Rinko Kawauchi



© Rinko Kawauchi

Au commencement, Dieu créa les cieux et la terre. La terre était informe et vide : il y avait des ténèbres à la surface de l'abîme, et l'esprit de Dieu se mouvait au-dessus des eaux. Dieu dit : Que la lumière soit ! Et la lumière fut. Dieu vit que la lumière était bonne ; et Dieu sépara la lumière d'avec les ténèbres. Dieu appela la lumière jour, et il appela les ténèbres nuit. Ainsi, il y eut un soir, et il y eut un matin : ce fut le premier jour.
Ancien testament, La génèse.

Pas grand chose, d'abord. 
Un oeuf à peine éclos. Un bouton-vulve, velu, de coquelicot qui s'ouvre. Un enfant proche de l'envol.
De la matrice surgit la vie. La coquille se craquelle, la fleur semble proche de l'éclatement. L'enfant de la délivrance.
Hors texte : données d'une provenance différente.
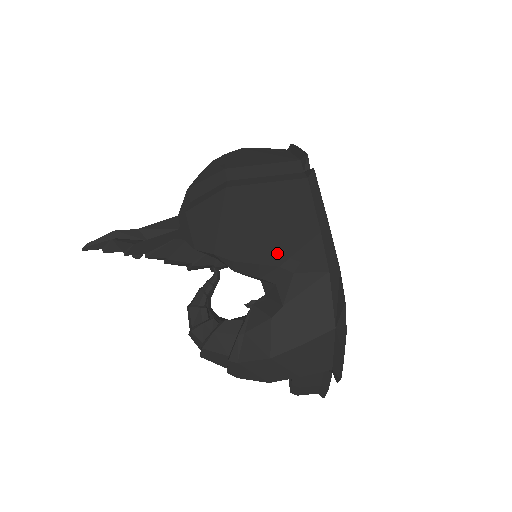
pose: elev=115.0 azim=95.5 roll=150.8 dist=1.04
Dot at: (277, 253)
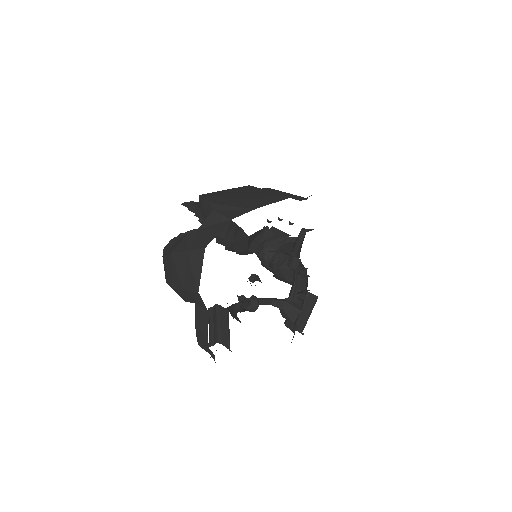
Dot at: (219, 201)
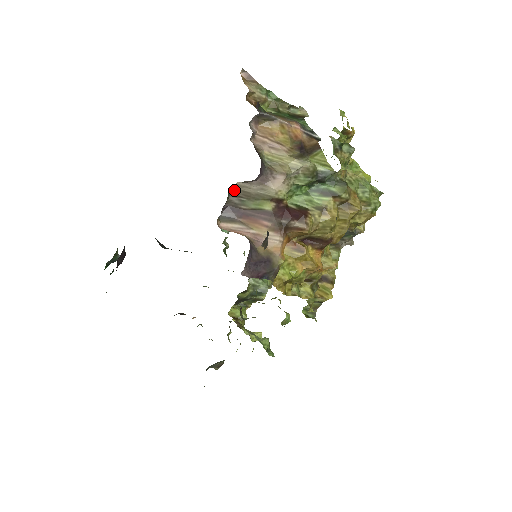
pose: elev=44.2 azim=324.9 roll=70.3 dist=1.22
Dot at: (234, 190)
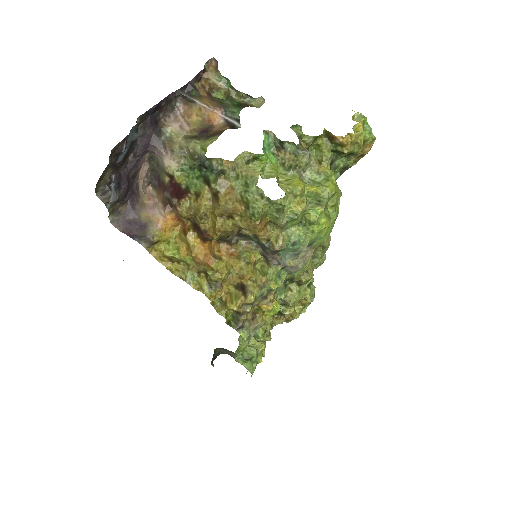
Dot at: (157, 161)
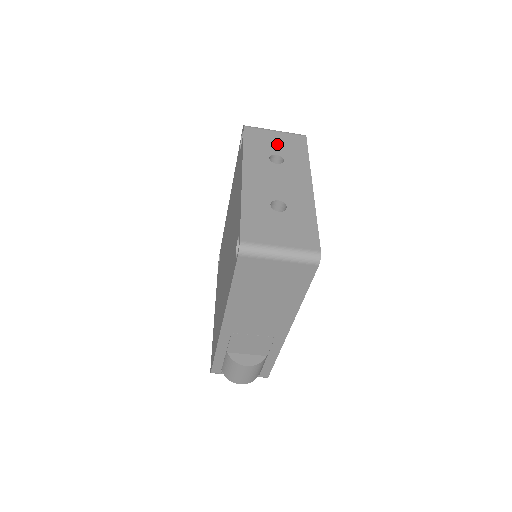
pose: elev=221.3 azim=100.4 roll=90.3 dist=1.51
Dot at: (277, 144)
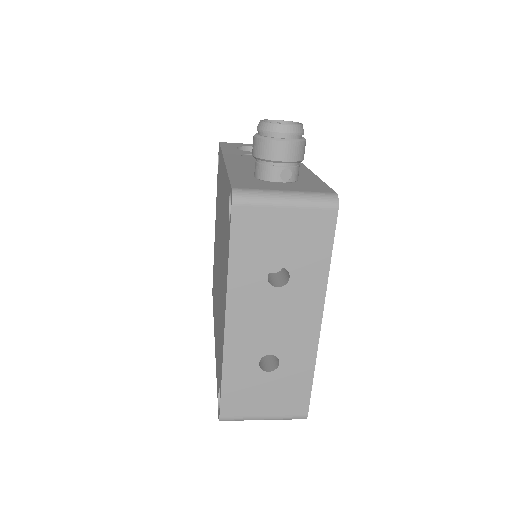
Dot at: (284, 241)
C'est le moment limite. Celui où la vie soudain, féconde, s'apprête à surgir. 
La photographie alors révélatrice, elle-même matrice de la lumière et de l'instant. Tout est encore contenu, dans l'oeuf, dans l'image, dans le cadre. Kaïros photographique. Instant le plus fécond, celui qui fera le mieux comprendre l'instant qui précède et celui qui suit.* Non pas celui de l'événement, de l'instant où tout se noue ou se dénoue, mais celui de l'avènement, celui qui précède l'épiphanie. Celui qui laisse deviner l'apparition prochaine. Petite mystique photographique. L'instant précédent le jaillissement de la vie.

* E.G. Lessing, in Laocoon (1766), Paris, ed. Hermann, 1990.